A hardening of hearts

Trendy concepts such as “hybrid war“, And the language which consists in breaking the” business models “of human smugglers, legitimizes indifference to the plight of vulnerable people. The clear prospect of increased levels of migration, due to global warming, should raise the bar even higher. During the clash with Mr. Lukashenko, the Polish Prime Minister, Mateusz Morawiecki, informed a German newspaper: “It is clear that if we fail to keep thousands of immigrants at bay now …”

The price of this hardening of hearts is inevitably paid by the hungry, the thirsty, the cold and the exiled. To adapt Voltaire, in Britain and across Europe, irregular migrants are treated with performative cruelty to discourage others. Earlier this month in Kent, Chief Prison Inspector Peter Clarke condemned the conditions under which hundreds of newly arrived asylum seekers were being held as intolerable. They were unfit, he commented, “even for a small number of people”.

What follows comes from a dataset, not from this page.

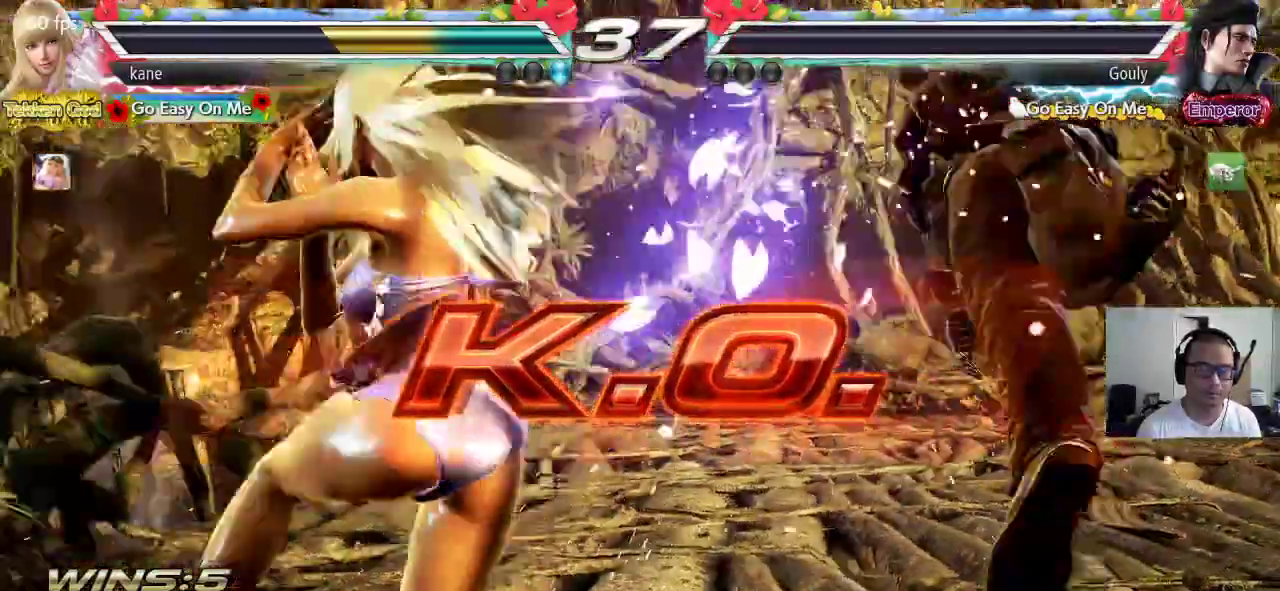
{"buttons": [], "left_stick": "right", "events": [[200, "left_stick", "right"], [250, "left_stick", "center"], [300, "left_stick", "right"]]}
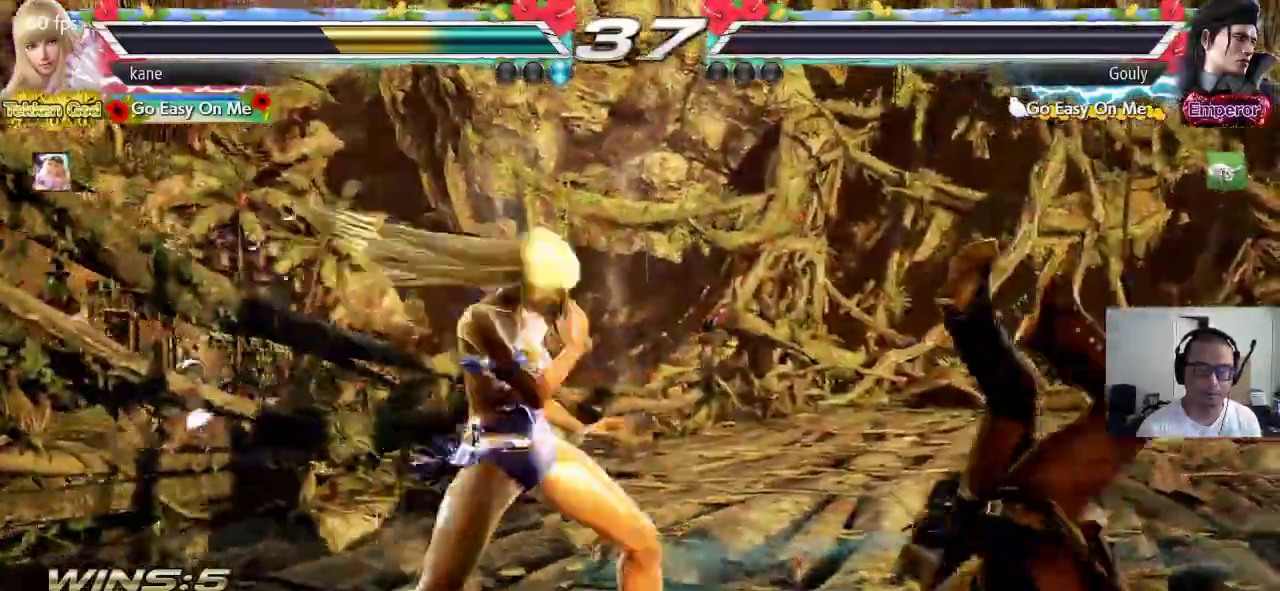
{"buttons": [], "left_stick": "right", "events": [[67, "left_stick", "left"], [83, "TRIANGLE", "down"], [167, "SQUARE", "down"], [167, "TRIANGLE", "up"], [283, "SQUARE", "up"], [333, "left_stick", "right"]]}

Among those detained on the south coast was a 16-year-old girl suffering from fuel burns, who was left untreated for two days. The seams of her damp jeans became embedded in the wounds, leaving permanent scars. This is clearly a minor episode compared to the drowning of 27 people during a small boat crossing in November. But it is indicative of a time when the urgent humanitarian vision that underpinned the refugee convention is being lost. Of course, work needs to be done to establish safe and legal routes, and solutions need to be found to deal with the reality of economic migration in an unequal world. But when confronted directly with the suffering of a vulnerable stranger, the only ethical response is to offer food, drink, warmth and compassion – and listen to his story. Having learned this lesson seven decades ago, 21st century Europe risks forgetting it yet again.